EXTRACTED INFORMATION:
☆ ☆ ☆ ☆ ☆

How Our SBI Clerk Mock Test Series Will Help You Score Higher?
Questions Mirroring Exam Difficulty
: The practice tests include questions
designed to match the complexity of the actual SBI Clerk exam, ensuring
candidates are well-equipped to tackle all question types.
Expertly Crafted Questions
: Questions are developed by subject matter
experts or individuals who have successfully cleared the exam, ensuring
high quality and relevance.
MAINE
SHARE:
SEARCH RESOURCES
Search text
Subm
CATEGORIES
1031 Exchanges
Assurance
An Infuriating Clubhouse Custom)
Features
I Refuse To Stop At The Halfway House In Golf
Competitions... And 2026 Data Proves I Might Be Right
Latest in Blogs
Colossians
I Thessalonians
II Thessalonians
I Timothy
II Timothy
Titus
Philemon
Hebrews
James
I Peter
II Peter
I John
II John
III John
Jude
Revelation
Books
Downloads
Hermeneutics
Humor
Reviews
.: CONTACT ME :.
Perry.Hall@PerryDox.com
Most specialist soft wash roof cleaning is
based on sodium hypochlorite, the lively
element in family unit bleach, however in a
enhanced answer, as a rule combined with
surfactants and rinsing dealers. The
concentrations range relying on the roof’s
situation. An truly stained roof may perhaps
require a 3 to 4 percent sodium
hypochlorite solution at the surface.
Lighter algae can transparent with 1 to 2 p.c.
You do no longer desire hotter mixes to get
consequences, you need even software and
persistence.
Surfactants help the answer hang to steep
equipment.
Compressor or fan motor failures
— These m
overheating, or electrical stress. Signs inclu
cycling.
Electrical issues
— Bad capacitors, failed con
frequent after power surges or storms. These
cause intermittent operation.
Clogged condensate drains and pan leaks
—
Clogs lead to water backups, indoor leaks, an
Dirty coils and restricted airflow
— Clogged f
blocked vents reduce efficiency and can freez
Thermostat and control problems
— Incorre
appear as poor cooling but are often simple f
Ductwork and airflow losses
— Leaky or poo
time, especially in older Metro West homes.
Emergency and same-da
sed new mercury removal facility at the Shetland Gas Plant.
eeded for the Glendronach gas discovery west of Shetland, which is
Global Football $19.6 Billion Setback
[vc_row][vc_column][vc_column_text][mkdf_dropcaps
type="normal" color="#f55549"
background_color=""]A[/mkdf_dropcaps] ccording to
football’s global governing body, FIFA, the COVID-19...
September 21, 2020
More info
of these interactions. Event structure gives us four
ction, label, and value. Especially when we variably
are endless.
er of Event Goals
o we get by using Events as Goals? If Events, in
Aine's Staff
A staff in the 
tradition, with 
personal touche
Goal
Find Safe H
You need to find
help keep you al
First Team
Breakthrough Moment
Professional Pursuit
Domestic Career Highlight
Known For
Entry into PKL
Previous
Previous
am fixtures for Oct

☆ ☆ ☆ ☆ ☆

DIRECTIONS: Where the string "ensuring" shows up in the listing above, copy the line that holds it.

PROBLEM SOLUTION:
designed to match the complexity of the actual SBI Clerk exam, ensuring
experts or individuals who have successfully cleared the exam, ensuring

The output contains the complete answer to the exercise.